Give back a single figure: the number of lines in the entries below that contain "بازدید".

====== Records for this task ======

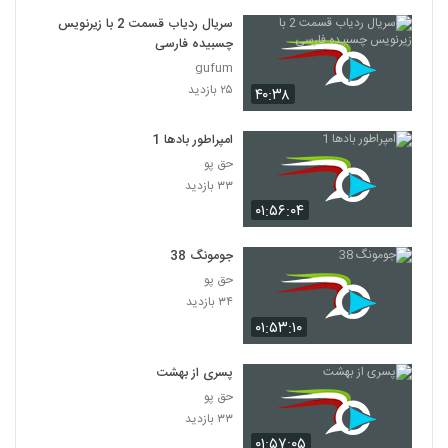
سریال ردیاب قسمت 2 با زیرنویس
چسبیده فارسی
gufum
۲۵ بازدید
۴۰:۳۸
امپراطور بادها 1
حق پو
۳۳ بازدید
۰۱:۵۶:۰۴
جومونگ 38
حق پو
۳۴ بازدید
۰۱:۵۳:۱۰
پسری از بهشت
حق پو
۳۳ بازدید
۰۱:۵۷:۰۵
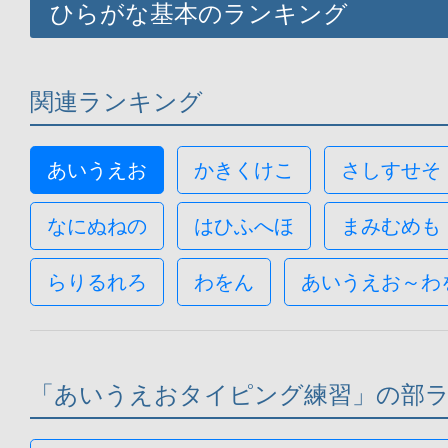
ひらがな基本のランキング
関連ランキング
あいうえお
かきくけこ
さしすせそ
なにぬねの
はひふへほ
まみむめも
らりるれろ
わをん
あいうえお～わ
「あいうえおタイピング練習」の部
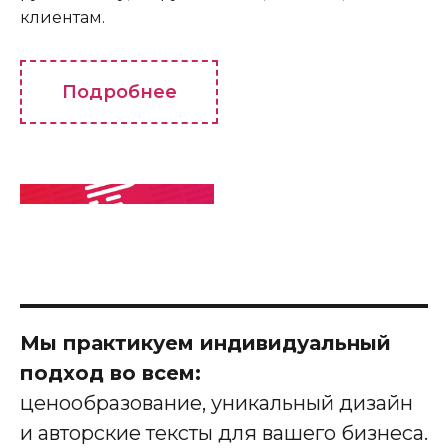
клиентам.
Подробнее
Мы практикуем индивидуальный
подход во всем:
ценообразование, уникальный дизайн
и авторские тексты для вашего бизнеса.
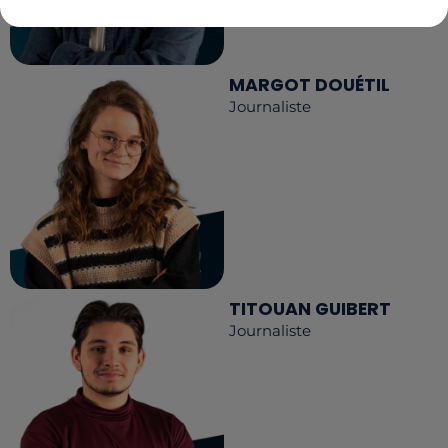
MARGOT DOUÉTIL
Journaliste
TITOUAN GUIBERT
Journaliste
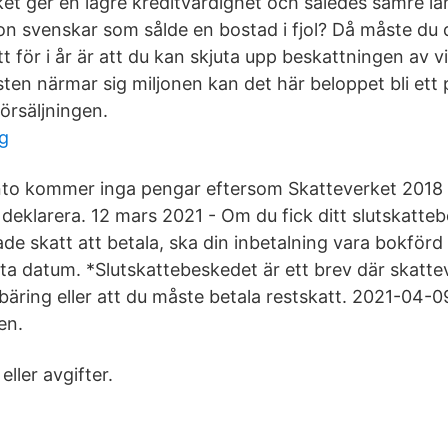
ket ger en lägre kreditvärdighet och således sämre låne
jon svenskar som sålde en bostad i fjol? Då måste du 
t för i år är att du kan skjuta upp beskattningen av v
ten närmar sig miljonen kan det här beloppet bli ett
örsäljningen.
g
to kommer inga pengar eftersom Skatteverket 2018 s
deklarera. 12 mars 2021 - Om du fick ditt slutskatteb
e skatt att betala, ska din inbetalning vara bokförd
ta datum. *Slutskattebeskedet är ett brev där skatte
rbäring eller att du måste betala restskatt. 2021-04-
en.
eller avgifter.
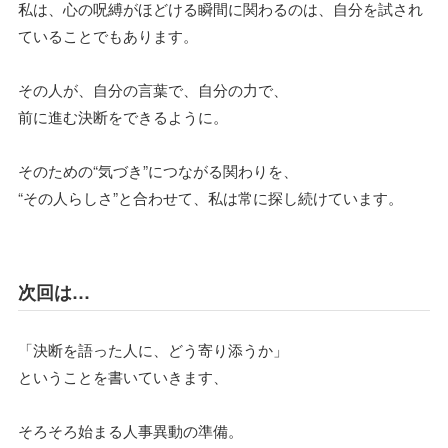
私は、心の呪縛がほどける瞬間に関わるのは、自分を試され
ていることでもあります。
その人が、自分の言葉で、自分の力で、
前に進む決断をできるように。
そのための“気づき”につながる関わりを、
“その人らしさ”と合わせて、私は常に探し続けています。
次回は…
「決断を語った人に、どう寄り添うか」
ということを書いていきます、
そろそろ始まる人事異動の準備。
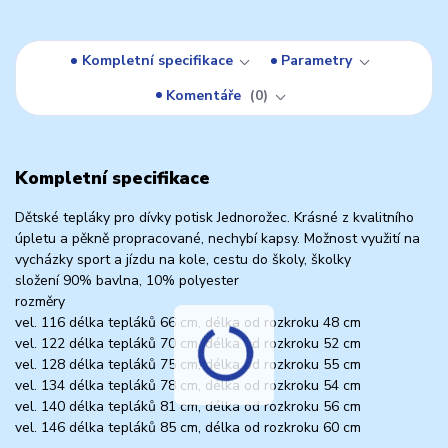
Kompletní specifikace
Parametry
Komentáře
0
Kompletní specifikace
Dětské tepláky pro dívky potisk Jednorožec. Krásné z kvalitního
úpletu a pěkně propracované, nechybí kapsy. Možnost využití na
vycházky sport a jízdu na kole, cestu do školy, školky
složení 90% bavlna, 10% polyester
rozměry
vel. 116 délka tepláků 66 cm, délka od rozkroku 48 cm
vel. 122 délka tepláků 70 cm, délka od rozkroku 52 cm
vel. 128 délka tepláků 75 cm, délka od rozkroku 55 cm
vel. 134 délka tepláků 78 cm, délka od rozkroku 54 cm
vel. 140 délka tepláků 81 cm, délka od rozkroku 56 cm
vel. 146 délka tepláků 85 cm, délka od rozkroku 60 cm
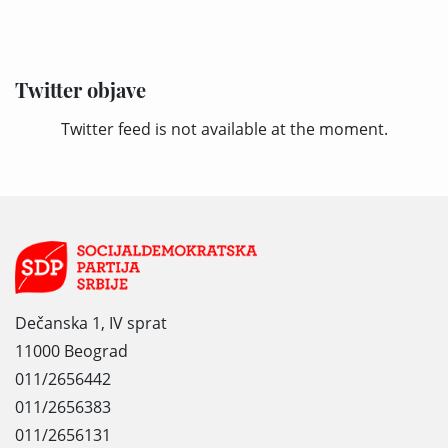
Twitter objave
Twitter feed is not available at the moment.
Dečanska 1, IV sprat
11000 Beograd
011/2656442
011/2656383
011/2656131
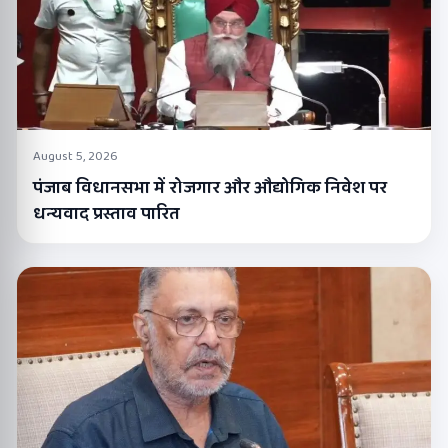
August 5, 2026
पंजाब विधानसभा में रोजगार और औद्योगिक निवेश पर
धन्यवाद प्रस्ताव पारित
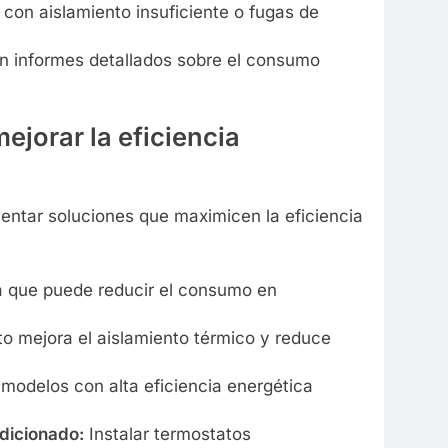
con aislamiento insuficiente o fugas de
 informes detallados sobre el consumo
jorar la eficiencia
ementar soluciones que maximicen la eficiencia
 que puede reducir el consumo en
o mejora el aislamiento térmico y reduce
 modelos con alta eficiencia energética
ndicionado:
Instalar termostatos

======

Answer to this task. 4